#### PROBLEM DETAILS:
Reproduce the listing exactly. Omit pictures.

#### DATA EXCERPT:
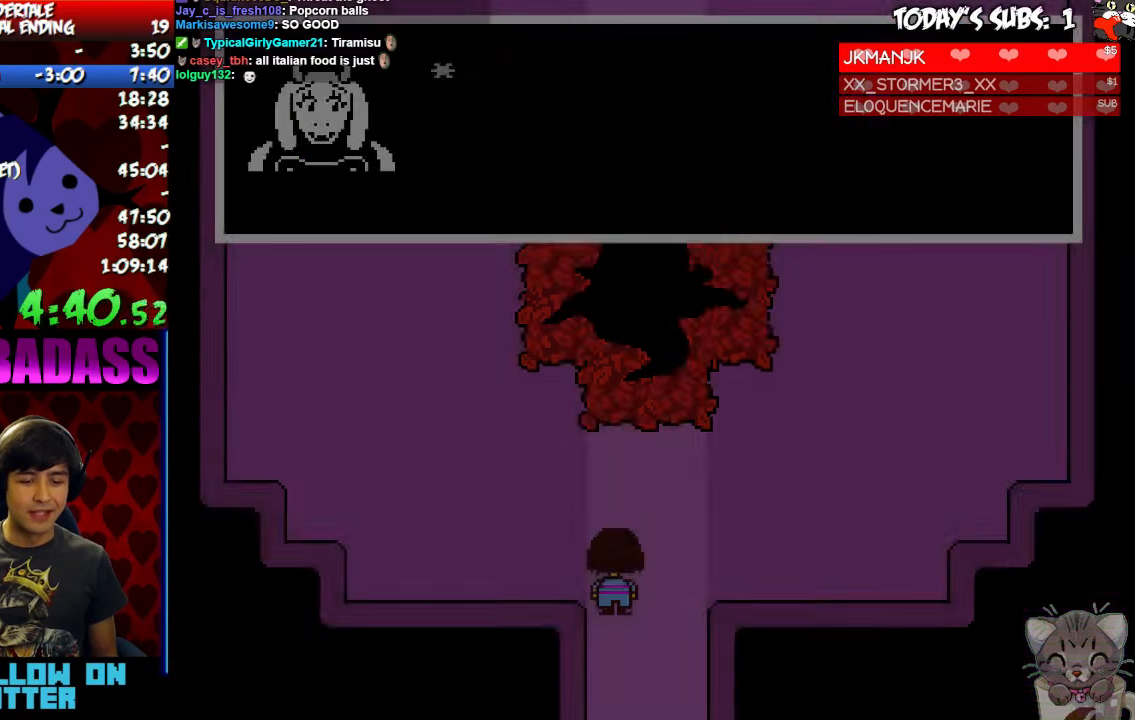
{"keys": [], "events": [[100, "z", "down"], [133, "up", "up"], [167, "x", "down"], [200, "z", "up"], [233, "return", "down"], [233, "x", "up"], [267, "return", "up"], [333, "z", "down"], [367, "x", "down"], [400, "z", "up"], [433, "return", "down"], [433, "x", "up"], [467, "return", "up"], [467, "shift", "down"], [500, "shift", "up"]]}
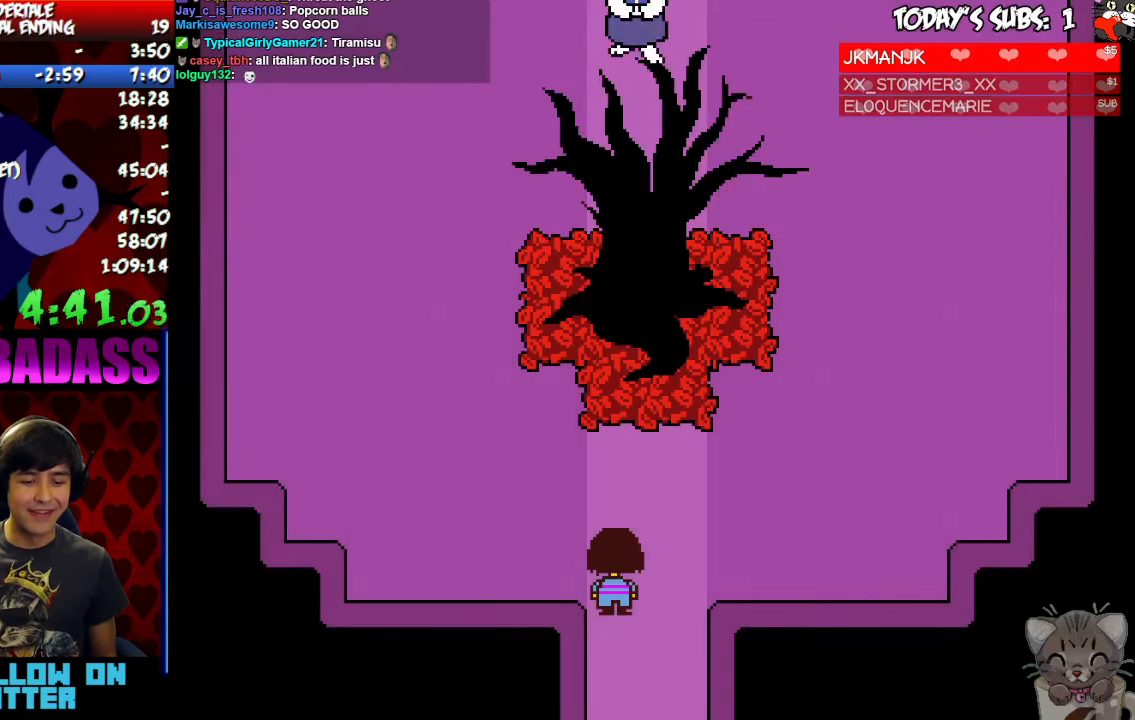
{"keys": ["x"]}
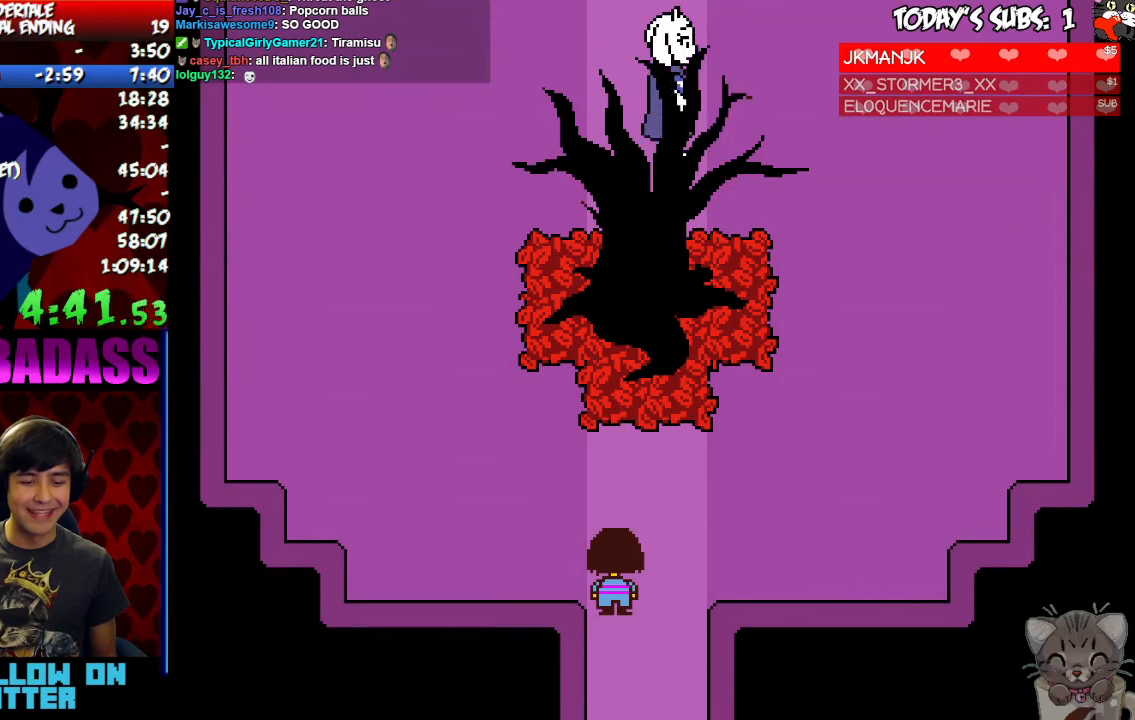
{"keys": [], "events": [[33, "return", "down"], [33, "shift", "down"], [33, "x", "up"], [67, "return", "up"], [67, "shift", "up"], [133, "z", "down"], [167, "x", "down"], [200, "z", "up"], [233, "return", "down"], [233, "shift", "down"], [233, "x", "up"], [267, "return", "up"], [267, "shift", "up"], [333, "z", "down"], [367, "x", "down"], [400, "z", "up"], [433, "return", "down"], [433, "shift", "down"], [433, "x", "up"], [467, "return", "up"], [467, "shift", "up"]]}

#### YOUR RESPONSE:
{"keys": [], "events": [[100, "z", "down"], [133, "up", "up"], [167, "x", "down"], [200, "z", "up"], [233, "return", "down"], [233, "x", "up"], [267, "return", "up"], [333, "z", "down"], [367, "x", "down"], [400, "z", "up"], [433, "return", "down"], [433, "x", "up"], [467, "return", "up"], [467, "shift", "down"], [500, "shift", "up"]]}
{"keys": ["x"]}
{"keys": [], "events": [[33, "return", "down"], [33, "shift", "down"], [33, "x", "up"], [67, "return", "up"], [67, "shift", "up"], [133, "z", "down"], [167, "x", "down"], [200, "z", "up"], [233, "return", "down"], [233, "shift", "down"], [233, "x", "up"], [267, "return", "up"], [267, "shift", "up"], [333, "z", "down"], [367, "x", "down"], [400, "z", "up"], [433, "return", "down"], [433, "shift", "down"], [433, "x", "up"], [467, "return", "up"], [467, "shift", "up"]]}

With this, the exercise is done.